Willem J. Ouweneel

Emeritus hoogleraar

Publicist

Schrijver

Spreker/prediker

Willem J. Ouweneel

Emeritus hoogleraar

Publicist

Schrijver

Spreker/prediker

Blog Post

Psalmendagboek Dag 42: Psalm 22:23-32

05/09/2023 Column

Na vers 22 verandert de toon van Psalm 22 sterk. Na zijn opstanding verscheen Jezus veertig dagen lang aan zijn volgelingen (Hand. 1:1-3). Hebreeën 2:11b,12 lijkt daarop te zinspelen: Jezus schaamt Zich niet zijn volgelingen broeders te noemen (vgl. Ps. 22:23): ‘Ik zal uw naam aan mijn broeders verkondigen, in het van de gemeente (van de getrouwen in Israël; vgl. 1:5; 22:26; 35:18; 40:10-11 enz.) zal ik U prijzen’ (vs. 23). Dit is de lofprijzing: ‘Jullie die de Here vrezen, prijs Hem! Alle nageslacht van Jakob, verheerlijk Hem, en wees vol ontzag voor Hem, alle nageslacht van Israël! Want Hij heeft niet veracht of verafschuwd de ellende van de ellendige, Hij heeft niet zijn gezicht voor die ellendige verborgen (zoals hooghartigen doen, die verachtelijk op de ellendigen neerkijken), maar heeft hem gehoord toen deze tot Hem riep’ (vs. 24-25).

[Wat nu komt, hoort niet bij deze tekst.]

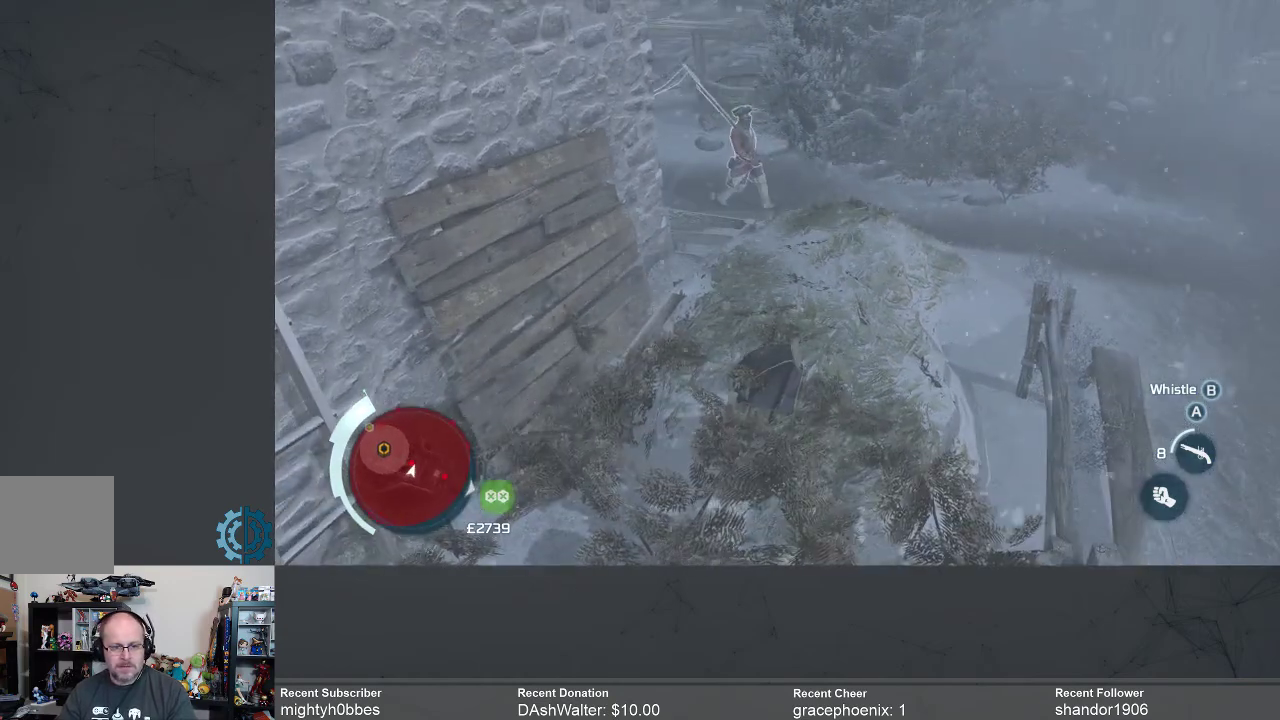
{"buttons": [], "left_stick": "center", "right_stick": "center", "events": []}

David/de Messias vervolgt: ‘Van U komt mijn lof (d.i. van U kwam de redding die thans de oorzaak is van mijn lofprijzing) in de grote gemeente (niet slechts in de beperkte kring van Hand. 1, maar uiteindelijk het hele geredde Israël van het Messiaanse rijk); mijn geloften (die David aflegde toen hij de Here smeekte om verlossing) zal ik betalen in het bijzijn te midden van het vrome volk. De nederigen zullen eten (van de door mij gebrachte lofoffers; vgl. Lev. 7:16) en verzadigd worden; zij die Hem (oprecht) zoeken, zullen de Here prijzen! Moge jullie hart (zegt David tegen zijn gezelschap) voor altijd leven!’ (vs. 26-27).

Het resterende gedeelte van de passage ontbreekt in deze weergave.